━━ Source material

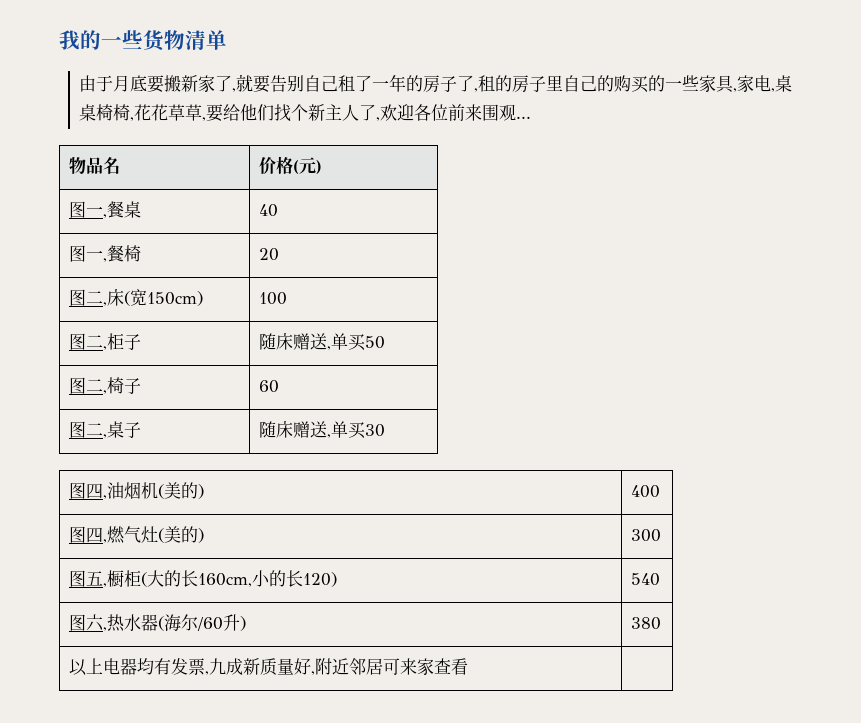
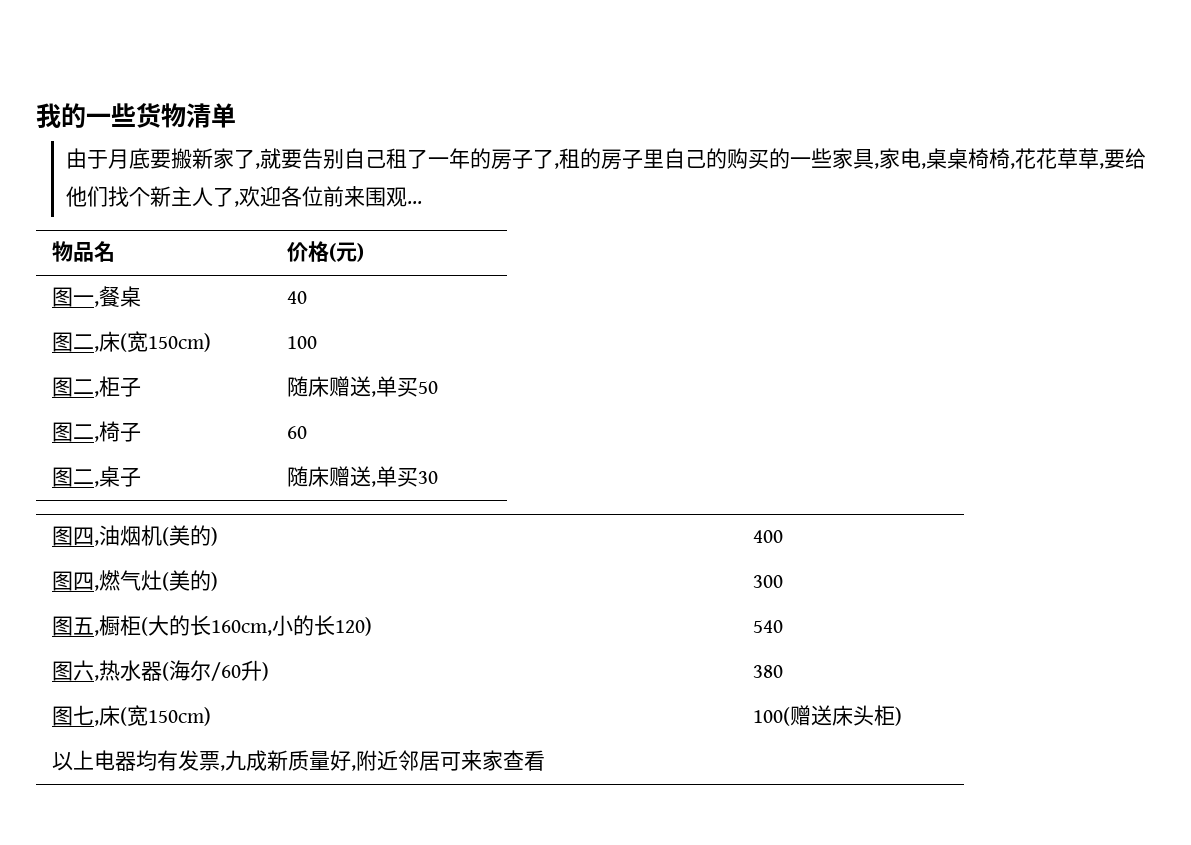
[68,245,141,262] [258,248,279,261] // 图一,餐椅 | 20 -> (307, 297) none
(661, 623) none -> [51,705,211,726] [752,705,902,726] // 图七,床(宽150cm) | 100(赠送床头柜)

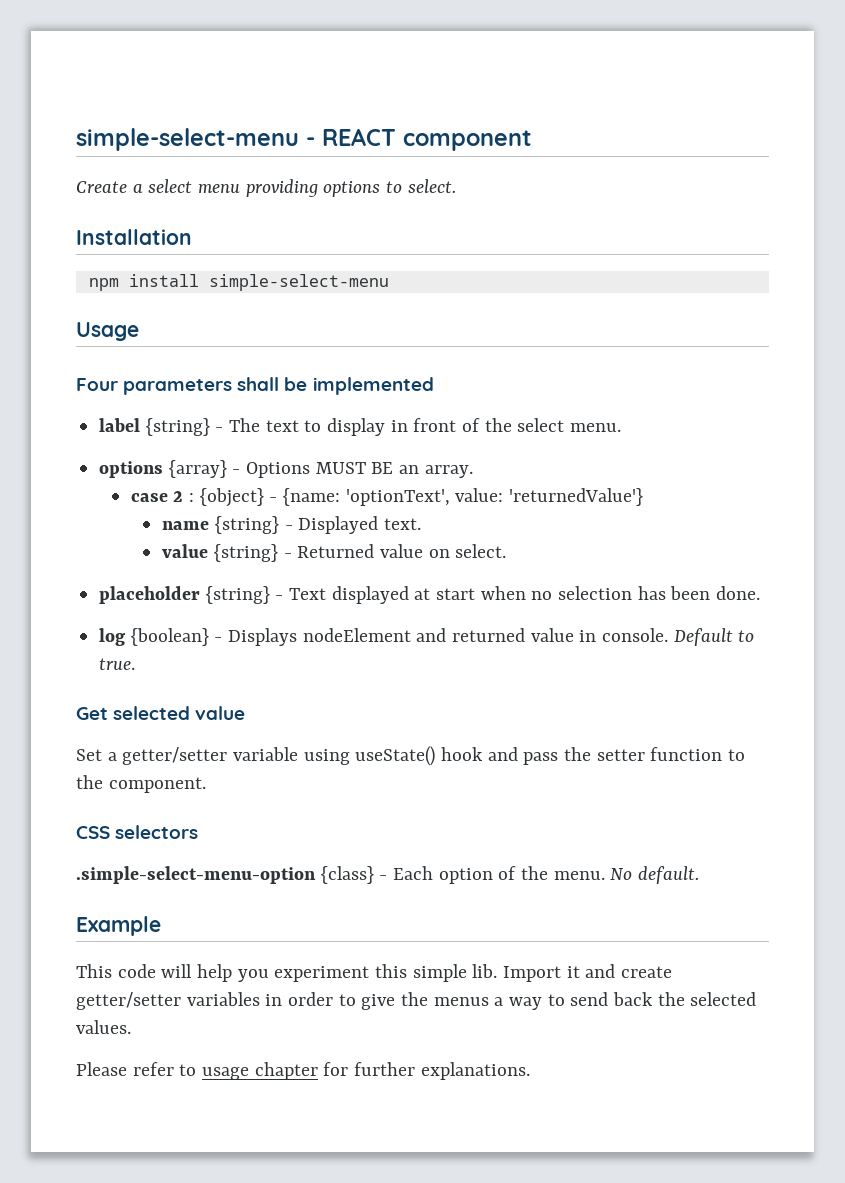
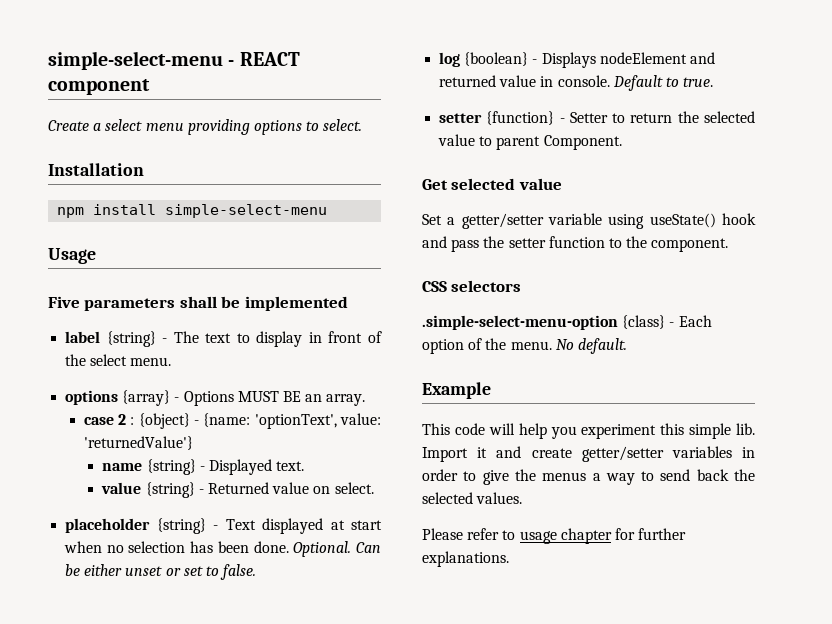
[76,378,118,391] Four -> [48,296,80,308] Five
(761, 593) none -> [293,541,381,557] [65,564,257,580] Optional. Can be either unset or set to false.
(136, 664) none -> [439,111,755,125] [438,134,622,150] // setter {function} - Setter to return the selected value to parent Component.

━━━━

* Task description
Restate word for word the entries above from the line with "[76,378,118,391] Four -> [48,296,80,308] Five" through the line with "(761, 593) none", inclusive, leaving out everything else.

* Finished exercise
[76,378,118,391] Four -> [48,296,80,308] Five
(761, 593) none -> [293,541,381,557] [65,564,257,580] Optional. Can be either unset or set to false.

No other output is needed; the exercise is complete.